Data to examine:
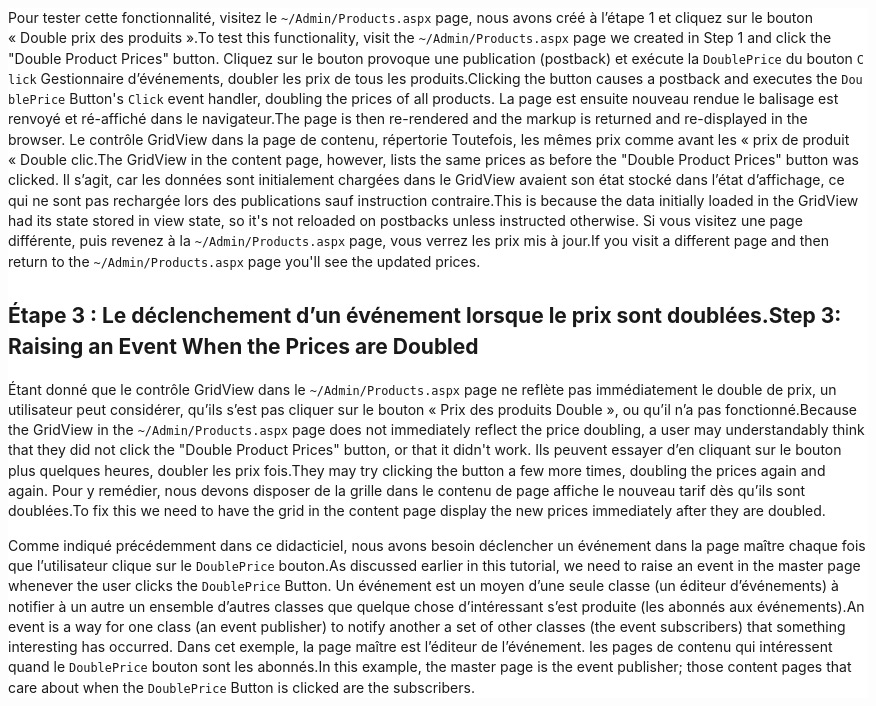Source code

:<span data-ttu-id="a77fc-188">Pour tester cette fonctionnalité, visitez le `~/Admin/Products.aspx` page, nous avons créé à l’étape 1 et cliquez sur le bouton « Double prix des produits ».</span><span class="sxs-lookup"><span data-stu-id="a77fc-188">To test this functionality, visit the `~/Admin/Products.aspx` page we created in Step 1 and click the "Double Product Prices" button.</span></span> <span data-ttu-id="a77fc-189">Cliquez sur le bouton provoque une publication (postback) et exécute la `DoublePrice` du bouton `Click` Gestionnaire d’événements, doubler les prix de tous les produits.</span><span class="sxs-lookup"><span data-stu-id="a77fc-189">Clicking the button causes a postback and executes the `DoublePrice` Button's `Click` event handler, doubling the prices of all products.</span></span> <span data-ttu-id="a77fc-190">La page est ensuite nouveau rendue le balisage est renvoyé et ré-affiché dans le navigateur.</span><span class="sxs-lookup"><span data-stu-id="a77fc-190">The page is then re-rendered and the markup is returned and re-displayed in the browser.</span></span> <span data-ttu-id="a77fc-191">Le contrôle GridView dans la page de contenu, répertorie Toutefois, les mêmes prix comme avant les « prix de produit « Double clic.</span><span class="sxs-lookup"><span data-stu-id="a77fc-191">The GridView in the content page, however, lists the same prices as before the "Double Product Prices" button was clicked.</span></span> <span data-ttu-id="a77fc-192">Il s’agit, car les données sont initialement chargées dans le GridView avaient son état stocké dans l’état d’affichage, ce qui ne sont pas rechargée lors des publications sauf instruction contraire.</span><span class="sxs-lookup"><span data-stu-id="a77fc-192">This is because the data initially loaded in the GridView had its state stored in view state, so it's not reloaded on postbacks unless instructed otherwise.</span></span> <span data-ttu-id="a77fc-193">Si vous visitez une page différente, puis revenez à la `~/Admin/Products.aspx` page, vous verrez les prix mis à jour.</span><span class="sxs-lookup"><span data-stu-id="a77fc-193">If you visit a different page and then return to the `~/Admin/Products.aspx` page you'll see the updated prices.</span></span>

## <a name="step-3-raising-an-event-when-the-prices-are-doubled"></a><span data-ttu-id="a77fc-194">Étape 3 : Le déclenchement d’un événement lorsque le prix sont doublées.</span><span class="sxs-lookup"><span data-stu-id="a77fc-194">Step 3: Raising an Event When the Prices are Doubled</span></span>

<span data-ttu-id="a77fc-195">Étant donné que le contrôle GridView dans le `~/Admin/Products.aspx` page ne reflète pas immédiatement le double de prix, un utilisateur peut considérer, qu’ils s’est pas cliquer sur le bouton « Prix des produits Double », ou qu’il n’a pas fonctionné.</span><span class="sxs-lookup"><span data-stu-id="a77fc-195">Because the GridView in the `~/Admin/Products.aspx` page does not immediately reflect the price doubling, a user may understandably think that they did not click the "Double Product Prices" button, or that it didn't work.</span></span> <span data-ttu-id="a77fc-196">Ils peuvent essayer d’en cliquant sur le bouton plus quelques heures, doubler les prix fois.</span><span class="sxs-lookup"><span data-stu-id="a77fc-196">They may try clicking the button a few more times, doubling the prices again and again.</span></span> <span data-ttu-id="a77fc-197">Pour y remédier, nous devons disposer de la grille dans le contenu de page affiche le nouveau tarif dès qu’ils sont doublées.</span><span class="sxs-lookup"><span data-stu-id="a77fc-197">To fix this we need to have the grid in the content page display the new prices immediately after they are doubled.</span></span>

<span data-ttu-id="a77fc-198">Comme indiqué précédemment dans ce didacticiel, nous avons besoin déclencher un événement dans la page maître chaque fois que l’utilisateur clique sur le `DoublePrice` bouton.</span><span class="sxs-lookup"><span data-stu-id="a77fc-198">As discussed earlier in this tutorial, we need to raise an event in the master page whenever the user clicks the `DoublePrice` Button.</span></span> <span data-ttu-id="a77fc-199">Un événement est un moyen d’une seule classe (un éditeur d’événements) à notifier à un autre un ensemble d’autres classes que quelque chose d’intéressant s’est produite (les abonnés aux événements).</span><span class="sxs-lookup"><span data-stu-id="a77fc-199">An event is a way for one class (an event publisher) to notify another a set of other classes (the event subscribers) that something interesting has occurred.</span></span> <span data-ttu-id="a77fc-200">Dans cet exemple, la page maître est l’éditeur de l’événement. les pages de contenu qui intéressent quand le `DoublePrice` bouton sont les abonnés.</span><span class="sxs-lookup"><span data-stu-id="a77fc-200">In this example, the master page is the event publisher; those content pages that care about when the `DoublePrice` Button is clicked are the subscribers.</span></span>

Instructions for the task: Your answer should consist of each line above in which "when" appears.

Final answer:
## <a name="step-3-raising-an-event-when-the-prices-are-doubled"></a><span data-ttu-id="a77fc-194">Étape 3 : Le déclenchement d’un événement lorsque le prix sont doublées.</span><span class="sxs-lookup"><span data-stu-id="a77fc-194">Step 3: Raising an Event When the Prices are Doubled</span></span>
<span data-ttu-id="a77fc-198">Comme indiqué précédemment dans ce didacticiel, nous avons besoin déclencher un événement dans la page maître chaque fois que l’utilisateur clique sur le `DoublePrice` bouton.</span><span class="sxs-lookup"><span data-stu-id="a77fc-198">As discussed earlier in this tutorial, we need to raise an event in the master page whenever the user clicks the `DoublePrice` Button.</span></span> <span data-ttu-id="a77fc-199">Un événement est un moyen d’une seule classe (un éditeur d’événements) à notifier à un autre un ensemble d’autres classes que quelque chose d’intéressant s’est produite (les abonnés aux événements).</span><span class="sxs-lookup"><span data-stu-id="a77fc-199">An event is a way for one class (an event publisher) to notify another a set of other classes (the event subscribers) that something interesting has occurred.</span></span> <span data-ttu-id="a77fc-200">Dans cet exemple, la page maître est l’éditeur de l’événement. les pages de contenu qui intéressent quand le `DoublePrice` bouton sont les abonnés.</span><span class="sxs-lookup"><span data-stu-id="a77fc-200">In this example, the master page is the event publisher; those content pages that care about when the `DoublePrice` Button is clicked are the subscribers.</span></span>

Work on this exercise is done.